Once set, the layer will call into kernel in the forward pass unless within the compute_encodings() context.

Parameters

kernel – Callable object to be used as the underlying kernel.

Example

>>> from aimet_torch.v2 import quantization as Q
>>> def int_multiply(a, b, output_encodings=None):
...     encodings = [a.encoding, b.encoding, output_encodings]
...     if not all(enc.mapping == "affine" for enc in encodings):
...             raise NotImplementedError
...     q_output = (a.quantized_repr() + a.encoding.offset) * (b.quantized_repr() + b.encoding.offset)
...     dq_output = q_output *  (a.encoding.scale * b.encoding.scale)
...     return Q.QuantizedTensor(output_encodings.quantize(dq_output), encoding=output_encodings)
...
>>> qmult = QuantizedMultiply()
>>> qmult.set_kernel(int_multiply)
classmethod set_default_kernel(kernel)[source]

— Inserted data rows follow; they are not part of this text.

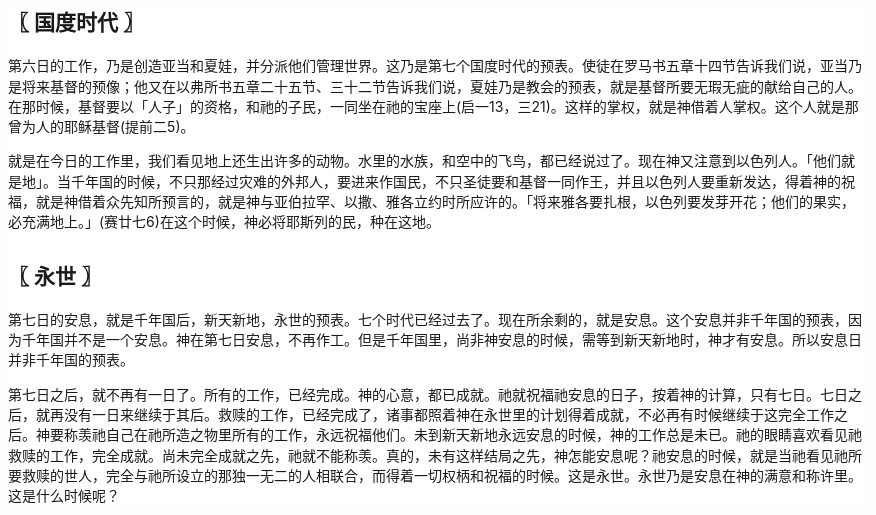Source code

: 

## 〖 国度时代 〗

第六日的工作，乃是创造亚当和夏娃，并分派他们管理世界。这乃是第七个国度时代的预表。使徒在罗马书五章十四节告诉我们说，亚当乃是将来基督的预像；他又在以弗所书五章二十五节、三十二节告诉我们说，夏娃乃是教会的预表，就是基督所要无瑕无疵的献给自己的人。在那时候，基督要以「人子」的资格，和祂的子民，一同坐在祂的宝座上(启一13，三21)。这样的掌权，就是神借着人掌权。这个人就是那曾为人的耶稣基督(提前二5)。

就是在今日的工作里，我们看见地上还生出许多的动物。水里的水族，和空中的飞鸟，都已经说过了。现在神又注意到以色列人。「他们就是地」。当千年国的时候，不只那经过灾难的外邦人，要进来作国民，不只圣徒要和基督一同作王，并且以色列人要重新发达，得着神的祝福，就是神借着众先知所预言的，就是神与亚伯拉罕、以撒、雅各立约时所应许的。「将来雅各要扎根，以色列要发芽开花；他们的果实，必充满地上。」(赛廿七6)在这个时候，神必将耶斯列的民，种在这地。



## 〖 永世 〗

第七日的安息，就是千年国后，新天新地，永世的预表。七个时代已经过去了。现在所余剩的，就是安息。这个安息并非千年国的预表，因为千年国并不是一个安息。神在第七日安息，不再作工。但是千年国里，尚非神安息的时候，需等到新天新地时，神才有安息。所以安息日并非千年国的预表。

第七日之后，就不再有一日了。所有的工作，已经完成。神的心意，都已成就。祂就祝福祂安息的日子，按着神的计算，只有七日。七日之后，就再没有一日来继续于其后。救赎的工作，已经完成了，诸事都照着神在永世里的计划得着成就，不必再有时候继续于这完全工作之后。神要称羡祂自己在祂所造之物里所有的工作，永远祝福他们。未到新天新地永远安息的时候，神的工作总是未已。祂的眼睛喜欢看见祂救赎的工作，完全成就。尚未完全成就之先，祂就不能称羡。真的，未有这样结局之先，神怎能安息呢？祂安息的时候，就是当祂看见祂所要救赎的世人，完全与祂所设立的那独一无二的人相联合，而得着一切权柄和祝福的时候。这是永世。永世乃是安息在神的满意和称许里。这是什么时候呢？

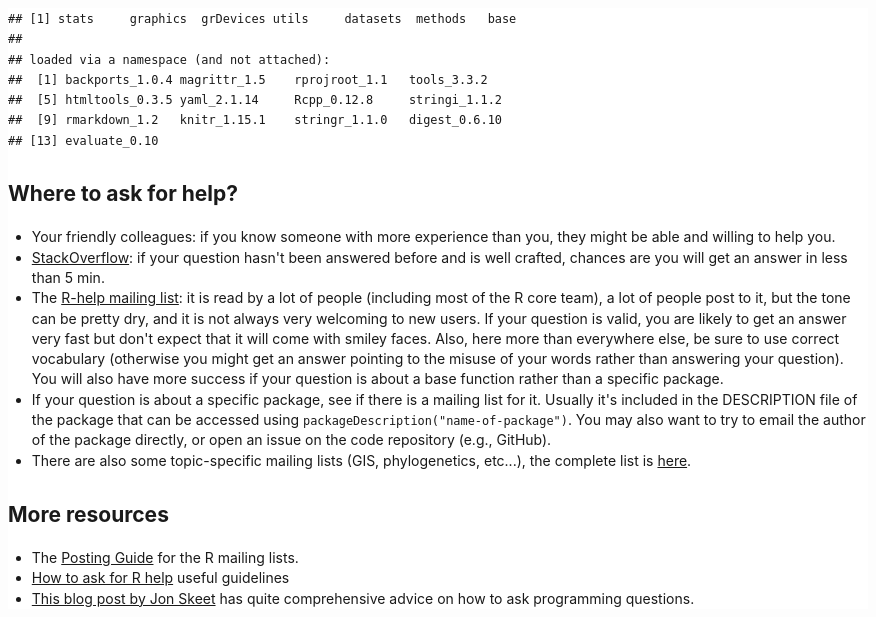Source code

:     ## [1] stats     graphics  grDevices utils     datasets  methods   base
    ##
    ## loaded via a namespace (and not attached):
    ##  [1] backports_1.0.4 magrittr_1.5    rprojroot_1.1   tools_3.3.2
    ##  [5] htmltools_0.3.5 yaml_2.1.14     Rcpp_0.12.8     stringi_1.1.2
    ##  [9] rmarkdown_1.2   knitr_1.15.1    stringr_1.1.0   digest_0.6.10
    ## [13] evaluate_0.10

Where to ask for help?
----------------------

-   Your friendly colleagues: if you know someone with more experience than you, they might be able and willing to help you.
-   [StackOverflow](http://stackoverflow.com/questions/tagged/r): if your question hasn't been answered before and is well crafted, chances are you will get an answer in less than 5 min.
-   The [R-help mailing list](https://stat.ethz.ch/mailman/listinfo/r-help): it is read by a lot of people (including most of the R core team), a lot of people post to it, but the tone can be pretty dry, and it is not always very welcoming to new users. If your question is valid, you are likely to get an answer very fast but don't expect that it will come with smiley faces. Also, here more than everywhere else, be sure to use correct vocabulary (otherwise you might get an answer pointing to the misuse of your words rather than answering your question). You will also have more success if your question is about a base function rather than a specific package.
-   If your question is about a specific package, see if there is a mailing list for it. Usually it's included in the DESCRIPTION file of the package that can be accessed using `packageDescription("name-of-package")`. You may also want to try to email the author of the package directly, or open an issue on the code repository (e.g., GitHub).
-   There are also some topic-specific mailing lists (GIS, phylogenetics, etc...), the complete list is [here](http://www.r-project.org/mail.html).

More resources
--------------

-   The [Posting Guide](http://www.r-project.org/posting-guide.html) for the R mailing lists.
-   [How to ask for R help](http://blog.revolutionanalytics.com/2014/01/how-to-ask-for-r-help.html) useful guidelines
-   [This blog post by Jon Skeet](http://codeblog.jonskeet.uk/2010/08/29/writing-the-perfect-question/) has quite comprehensive advice on how to ask programming questions.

Set default kernel for the class.

The function signature of this kernel must match the signature used in the quantized_forward() method. In general, this signature will follow the signature of the equivalent torch.nn.functional function, but should return a QuantizedTensor object and take in the additional keyword argument output_encodings.

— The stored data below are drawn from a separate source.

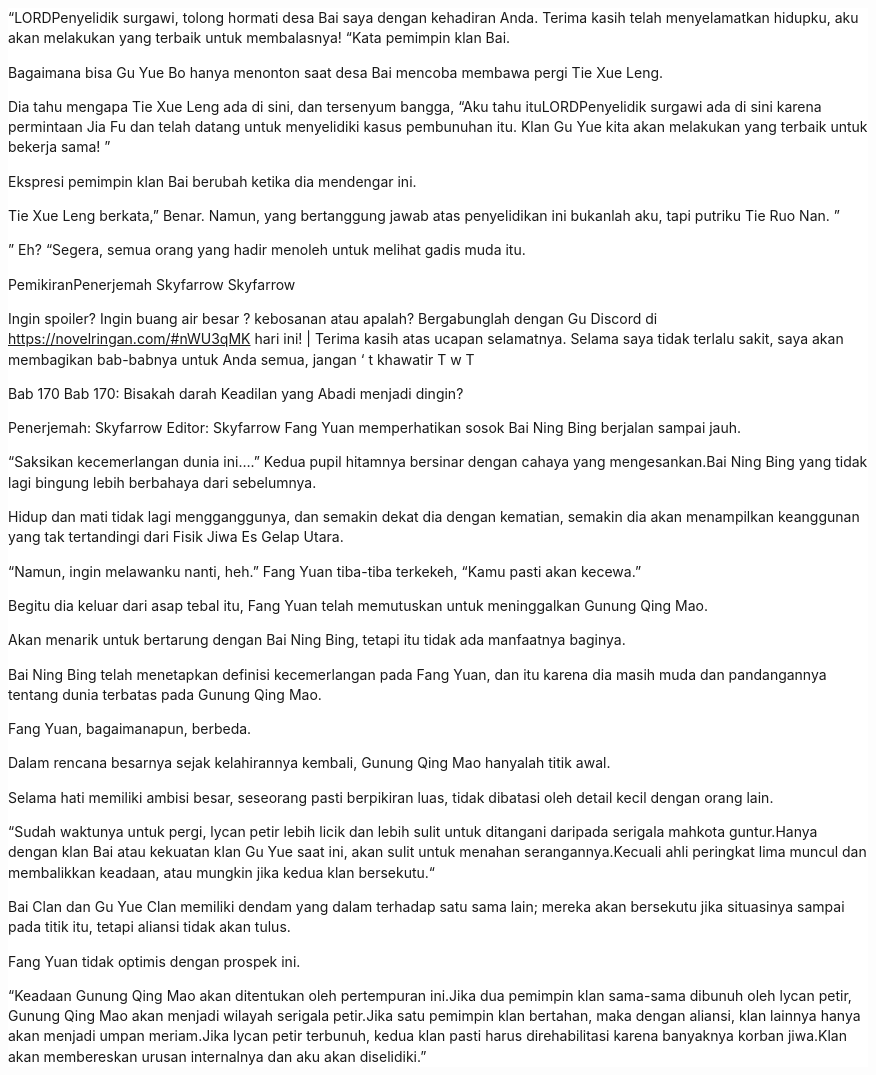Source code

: “LORDPenyelidik surgawi, tolong hormati desa Bai saya dengan kehadiran Anda. Terima kasih telah menyelamatkan hidupku, aku akan melakukan yang terbaik untuk membalasnya! “Kata pemimpin klan Bai.

Bagaimana bisa Gu Yue Bo hanya menonton saat desa Bai mencoba membawa pergi Tie Xue Leng.

Dia tahu mengapa Tie Xue Leng ada di sini, dan tersenyum bangga, “Aku tahu ituLORDPenyelidik surgawi ada di sini karena permintaan Jia Fu dan telah datang untuk menyelidiki kasus pembunuhan itu. Klan Gu Yue kita akan melakukan yang terbaik untuk bekerja sama! ”

Ekspresi pemimpin klan Bai berubah ketika dia mendengar ini.

Tie Xue Leng berkata,” Benar. Namun, yang bertanggung jawab atas penyelidikan ini bukanlah aku, tapi putriku Tie Ruo Nan. ”

” Eh? “Segera, semua orang yang hadir menoleh untuk melihat gadis muda itu.

PemikiranPenerjemah Skyfarrow Skyfarrow

Ingin spoiler? Ingin buang air besar ? kebosanan atau apalah? Bergabunglah dengan Gu Discord di https://novelringan.com/#nWU3qMK hari ini! | Terima kasih atas ucapan selamatnya. Selama saya tidak terlalu sakit, saya akan membagikan bab-babnya untuk Anda semua, jangan ‘ t khawatir T w T

Bab 170 Bab 170: Bisakah darah Keadilan yang Abadi menjadi dingin?

Penerjemah: Skyfarrow Editor: Skyfarrow Fang Yuan memperhatikan sosok Bai Ning Bing berjalan sampai jauh.

“Saksikan kecemerlangan dunia ini….” Kedua pupil hitamnya bersinar dengan cahaya yang mengesankan.Bai Ning Bing yang tidak lagi bingung lebih berbahaya dari sebelumnya.

Hidup dan mati tidak lagi mengganggunya, dan semakin dekat dia dengan kematian, semakin dia akan menampilkan keanggunan yang tak tertandingi dari Fisik Jiwa Es Gelap Utara.

“Namun, ingin melawanku nanti, heh.” Fang Yuan tiba-tiba terkekeh, “Kamu pasti akan kecewa.”

Begitu dia keluar dari asap tebal itu, Fang Yuan telah memutuskan untuk meninggalkan Gunung Qing Mao.

Akan menarik untuk bertarung dengan Bai Ning Bing, tetapi itu tidak ada manfaatnya baginya.

Bai Ning Bing telah menetapkan definisi kecemerlangan pada Fang Yuan, dan itu karena dia masih muda dan pandangannya tentang dunia terbatas pada Gunung Qing Mao.

Fang Yuan, bagaimanapun, berbeda.

Dalam rencana besarnya sejak kelahirannya kembali, Gunung Qing Mao hanyalah titik awal.

Selama hati memiliki ambisi besar, seseorang pasti berpikiran luas, tidak dibatasi oleh detail kecil dengan orang lain.

“Sudah waktunya untuk pergi, lycan petir lebih licik dan lebih sulit untuk ditangani daripada serigala mahkota guntur.Hanya dengan klan Bai atau kekuatan klan Gu Yue saat ini, akan sulit untuk menahan serangannya.Kecuali ahli peringkat lima muncul dan membalikkan keadaan, atau mungkin jika kedua klan bersekutu.“

Bai Clan dan Gu Yue Clan memiliki dendam yang dalam terhadap satu sama lain; mereka akan bersekutu jika situasinya sampai pada titik itu, tetapi aliansi tidak akan tulus.

Fang Yuan tidak optimis dengan prospek ini.

“Keadaan Gunung Qing Mao akan ditentukan oleh pertempuran ini.Jika dua pemimpin klan sama-sama dibunuh oleh lycan petir, Gunung Qing Mao akan menjadi wilayah serigala petir.Jika satu pemimpin klan bertahan, maka dengan aliansi, klan lainnya hanya akan menjadi umpan meriam.Jika lycan petir terbunuh, kedua klan pasti harus direhabilitasi karena banyaknya korban jiwa.Klan akan membereskan urusan internalnya dan aku akan diselidiki.”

Once set, all instances of cls will call into kernel in the forward pass unless:

  1. The instance is within the compute_encodings() context, or

  2. The kernel has been overridden by a set_kernel() call

Parameters

kernel – Callable object to be used as the default kernel by all the instances of this class.

Example

>>> from aimet_torch.v2 import quantization as Q
>>> def int_multiply(a, b, output_encodings=None):
...     encodings = [a.encoding, b.encoding, output_encodings]
...     if not all(enc.mapping == "affine" for enc in encodings):
...             raise NotImplementedError
...     q_output = (a.quantized_repr() + a.encoding.offset) * (b.quantized_repr() + b.encoding.offset)
...     dq_output = q_output *  (a.encoding.scale * b.encoding.scale)
...     return Q.QuantizedTensor(output_encodings.quantize(dq_output), encoding=output_encodings)
...
>>> QuantizedMultiply.set_default_kernel(int_multiply)
>>> qmult = QuantizedMultiply()
>>> qmult.get_kernel()
<function int_multiply at ...>
compute_encodings()[source]

Enters the compute_encodings() context for all QuantizerBase objects in the layer.

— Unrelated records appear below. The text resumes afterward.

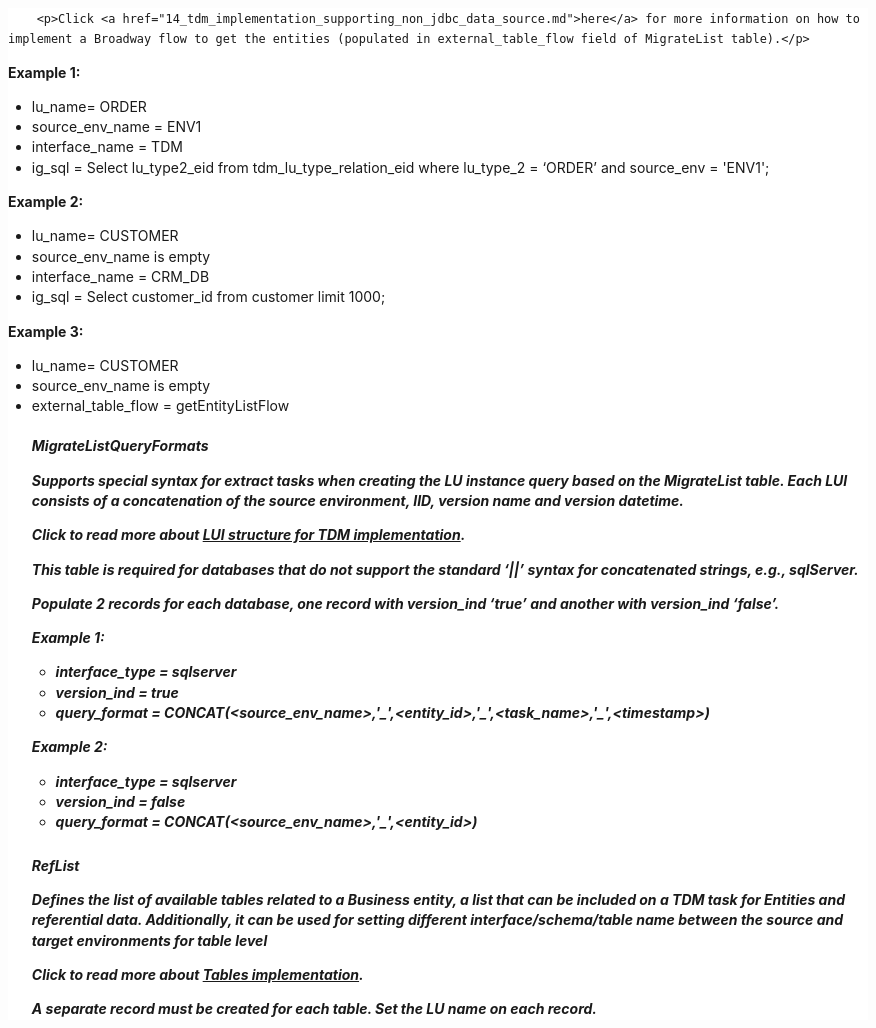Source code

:         <p>Click <a href="14_tdm_implementation_supporting_non_jdbc_data_source.md">here</a> for more information on how to implement a Broadway flow to get the entities (populated in external_table_flow field of MigrateList table).</p>   
  <p><strong>Example 1:</strong></p>
  <ul><li>lu_name= ORDER</li>
    <li>source_env_name = ENV1</li>
    <li>interface_name = TDM</li>
<li>ig_sql = Select lu_type2_eid from tdm_lu_type_relation_eid where lu_type_2 = &lsquo;ORDER&rsquo; and source_env = 'ENV1';</li></ul>
  <p><strong>Example 2:</strong></p>
  <ul><li>lu_name= CUSTOMER</li>
    <li>source_env_name is empty</li>
    <li>interface_name = CRM_DB</li>
    <li>ig_sql = Select customer_id from customer limit 1000;</li></ul>
    <p><strong>Example 3:</strong></p>
  	<ul><li>lu_name= CUSTOMER</li>
    <li>source_env_name is empty</li>
    <li>external_table_flow = getEntityListFlow</li>   
</td>
</tr>
<tr>
<td valign="top" width="200pxl">
<p><h5>MigrateListQueryFormats</p>
</td>
<td valign="top" width="300pxl">
<p>Supports special syntax for <strong>extract tasks </strong>when creating the LU instance query based on the MigrateList table. Each LUI consists of a concatenation of the source environment, IID, version name and version datetime.</p>
<p>Click to read more about <a href="01_tdm_set_instance_per_env_and_version.md">LUI structure for TDM implementation</a>.</p>
<p>This table is required for databases that do not support the standard &lsquo;||&rsquo; syntax for concatenated strings, e.g., sqlServer.</p>
</td>
<td valign="top" width="400pxl">
<p>Populate 2 records for each database, one record with version_ind&nbsp;&lsquo;true&rsquo; and another with&nbsp;version_ind&nbsp;&lsquo;false&rsquo;.&nbsp;</p>
  <p><strong>Example 1:</strong> </p>
<ul> <li>interface_type = sqlserver </li>
<li>version_ind = true </li>
<li>query_format = CONCAT(&lt;source_env_name&gt;,'_',&lt;entity_id&gt;,'_',&lt;task_name&gt;,'_',&lt;timestamp&gt;)</li>
</ul>
<p><strong> Example 2:</strong></p>
<ul><li>interface_type = sqlserver </li>
<li>version_ind = false </li>
<li>query_format = CONCAT(&lt;source_env_name&gt;,'_',&lt;entity_id&gt;)</li>
  </ul>
</td>
</tr>
<tr>
<td valign="top" width="200pxl">
<p><h5>RefList</p>
</td>
<td valign="top" width="300pxl">
<p>Defines the list of available tables related to a Business entity, a list that can be included on a <strong>TDM task</strong> for <strong>Entities and referential data</strong>. Additionally, it can be used for setting different interface/schema/table name between the source and target environments for table level </p>
<p>Click to read more about <a href="09_tdm_reference_implementation.md">Tables implementation</a>.</p> 
</td>
<td valign="top" width="400pxl">
<p>A separate record must be created for each table. Set the LU name on each record.</p>
</td>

Inside this context, each quantizer will observe all inputs passed to the quantizer and will compute quantization encodings upon exiting the context.

Example

>>> qlinear = QuantizedLinear(10, 10)
>>> qlinear.output_quantizers[0] = Quantize((1, ), 8, symmetric=False)
>>> with qlinear.compute_encodings():
>>>     qlinear(torch.randn(16, 10))
>>> print(qlinear.output_quantizers[0].is_initialized())
True
classmethod from_module(module)

Create an instance of quantized module from a regular module instance.

The resulting quantized module contains the same attributes and parameters as the original module, but may be assigned input, output and parameter quantizers.

Parameters

module (Module) – Floating point module to quantize

Returns

Quantized version of the original module

Example

>>> linear = torch.nn.linear(10, 10)
>>> quantized_linear = FakeQuantizationMixin.from_module(linear)
>>> print(quantized_linear.weight is linear.weight)
True
>>> print(quantized_linear.param_quantizers)
ModuleDict(
    (weight): None
    (bias): None
)
classmethod get_default_kernel()[source]

Return the default kernel of the class

Return type

Optional[Callable]

Returns

Default kernel of the class. None if the default kernel is not set.

get_kernel()[source]

Return the kernel to be used by this instance of quantized module.

If the current instance does not have any kernel set, it will retrieve the default kernel of the class.

Return type

Optional[Callable]

Returns

The kernel to be used by this instance.

classmethod implements(module_cls)[source]

Decorator for registering quantized implementation of the given base class.